L’opposizione al cambiamento: lo staff politico delle banche, l’associazione capitalista della SEV e le multinazionali, i partiti PASOK (socialdemocratici, ndt), la destra Nuova Democrazia, l’estrema destra LAOS, DISY (scissione ultraliberale di ND), ecc., è in corso di decomposizione. Il Memorandum mangia i suoi figli. Il terrore ideologico, la mendacità, il volgare ricatto e la repressione statale-poliziesca di stampo fascista sono gli strumenti chiave per imporre le misure di “salvataggio”.
nonostante la repressione e il voto del parlamento, i
manifestanti non hanno abbandonato la piazza
La massiccia operazione poliziesca, con il chiaro intento di disperdere i manifestanti nella piazza Syntagma prima che cominciasse la riunione, con ore di brutali attacchi sulle persone  presenti in piazza mette in primo piano le intenzioni del governo contro la “nazione nemica”. Ciò coincide con l’intenzione di creare un’area proibita alle manifestazioni nella piazza Syntagma.

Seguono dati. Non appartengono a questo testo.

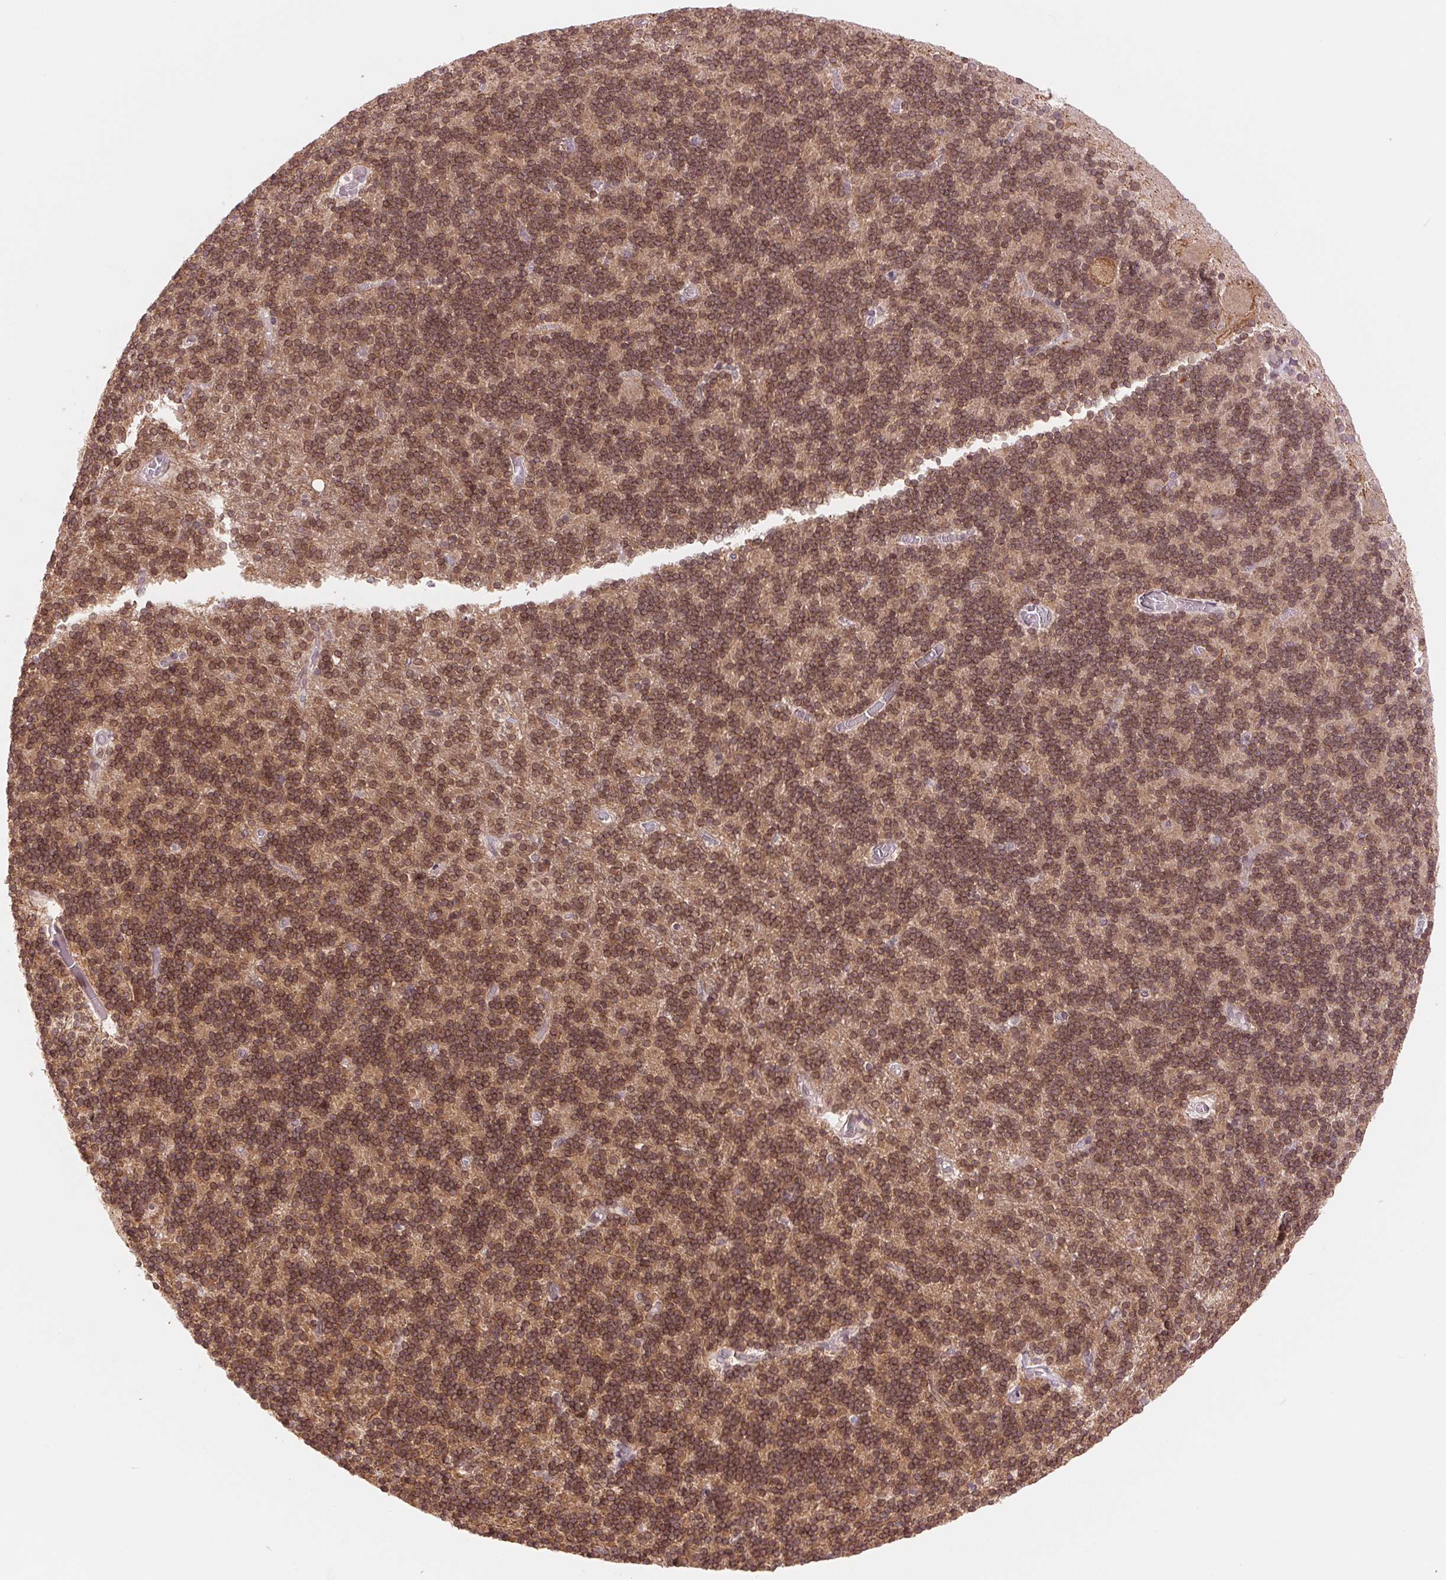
{"staining": {"intensity": "moderate", "quantity": ">75%", "location": "nuclear"}, "tissue": "cerebellum", "cell_type": "Cells in granular layer", "image_type": "normal", "snomed": [{"axis": "morphology", "description": "Normal tissue, NOS"}, {"axis": "topography", "description": "Cerebellum"}], "caption": "This photomicrograph reveals benign cerebellum stained with immunohistochemistry to label a protein in brown. The nuclear of cells in granular layer show moderate positivity for the protein. Nuclei are counter-stained blue.", "gene": "TECR", "patient": {"sex": "male", "age": 70}}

I manifestanti, i giovani ribelli stanno resistendo da ore e rimangono ancora con valore incrollabile nelle strade, entrando anche nella zona cordonata di fronte al parlamento per continuare le proteste, nonostante la grande concentrazione di polizia del terrore davanti allo stesso.
Questi e queste militanti non saranno sconfitti. La lotta non finisce oggi. Continuerà domani e ogni giorno, fino alla vittoria finale.
La vittoria è difficile, ma sarà nostra!
*Antarsya è una delle principali organizzazioni anticapitaliste attive  in Grecia.